No podía parar de pensar en eso, además, me sentía comprometido con Antonio porque teníamos un trabajo pendiente para fin de año y no quería volver a hablarle. Mónica estaba enviándome mensajes y por primera vez no quería responderle, me sentía lastimado.
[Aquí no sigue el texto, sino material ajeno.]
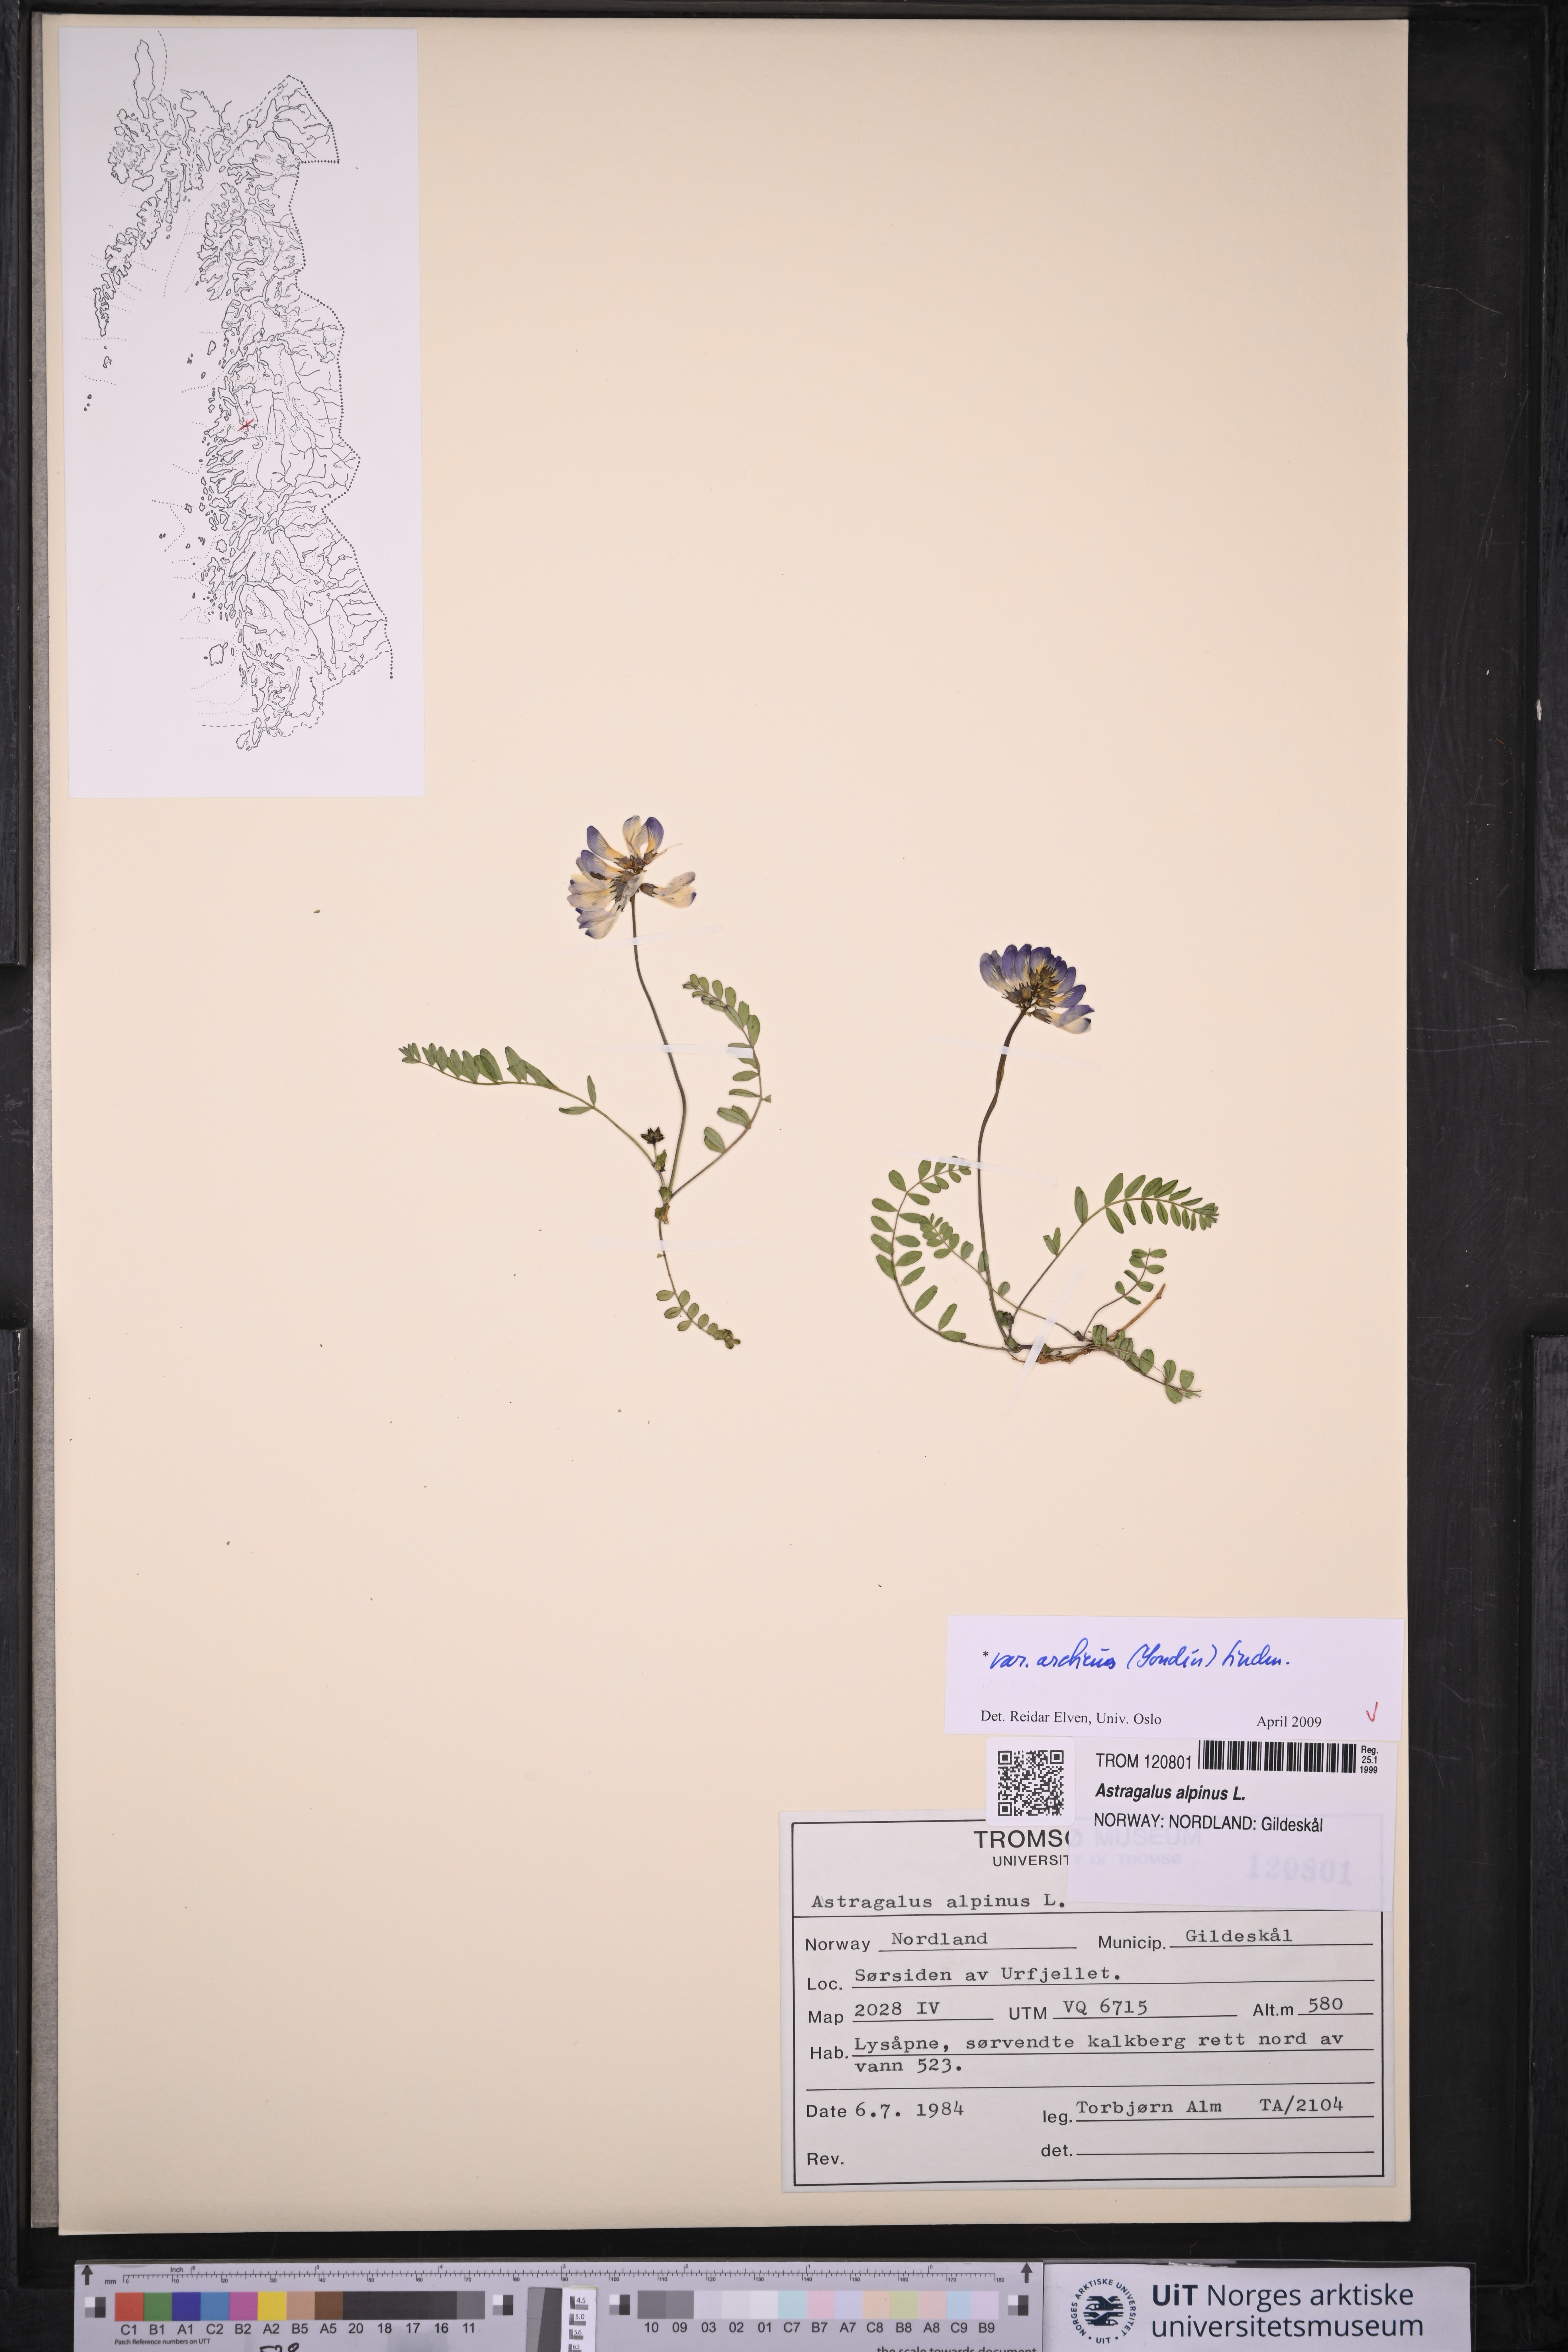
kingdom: Plantae
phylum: Tracheophyta
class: Magnoliopsida
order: Fabales
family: Fabaceae
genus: Astragalus
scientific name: Astragalus norvegicus
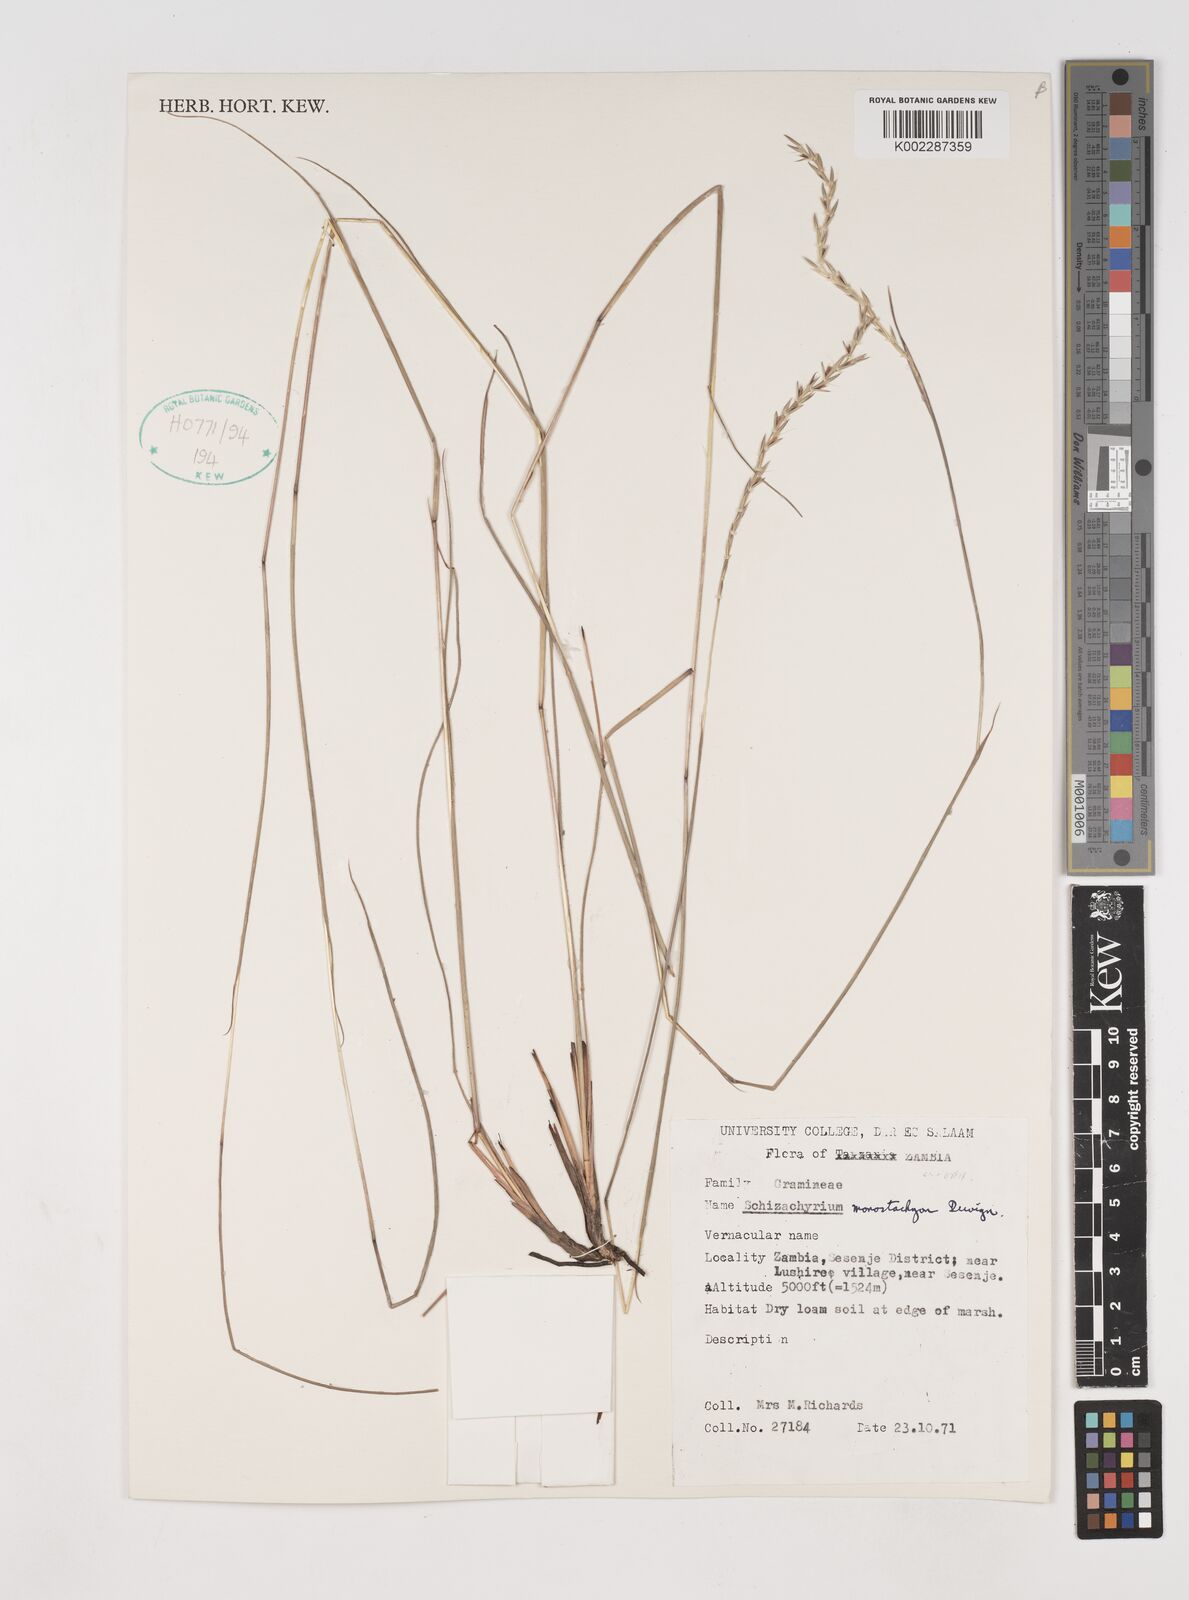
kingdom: Plantae
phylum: Tracheophyta
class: Liliopsida
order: Poales
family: Poaceae
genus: Schizachyrium
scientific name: Schizachyrium thollonii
Estuve todo el día acostado en mi cama, escuchando canciones tristes de desamor mientras miraba mis fotos con Antonio, era un mar de lágrimas en mi soledad, intentaba normalizar lo incorrecto y justificar los ataques ciegos que me demolieron en llanto. La desilusión me ponía en mi contra junto a mis inseguridades, parecía el espejismo de un viejo sentimiento que viví en el pasado, me dolía creer que las personas me evaluaban según mi elevado nivel de fragilidad y extenuación, cualquiera que entraba a mi vida, rompía y robaba todo lo que veía para después salir y cambiar mis pertenecías por algo más valioso; mis recuerdos me refrescaban la memoria para vislumbrar lo permutable que era ante los ojos del mundo.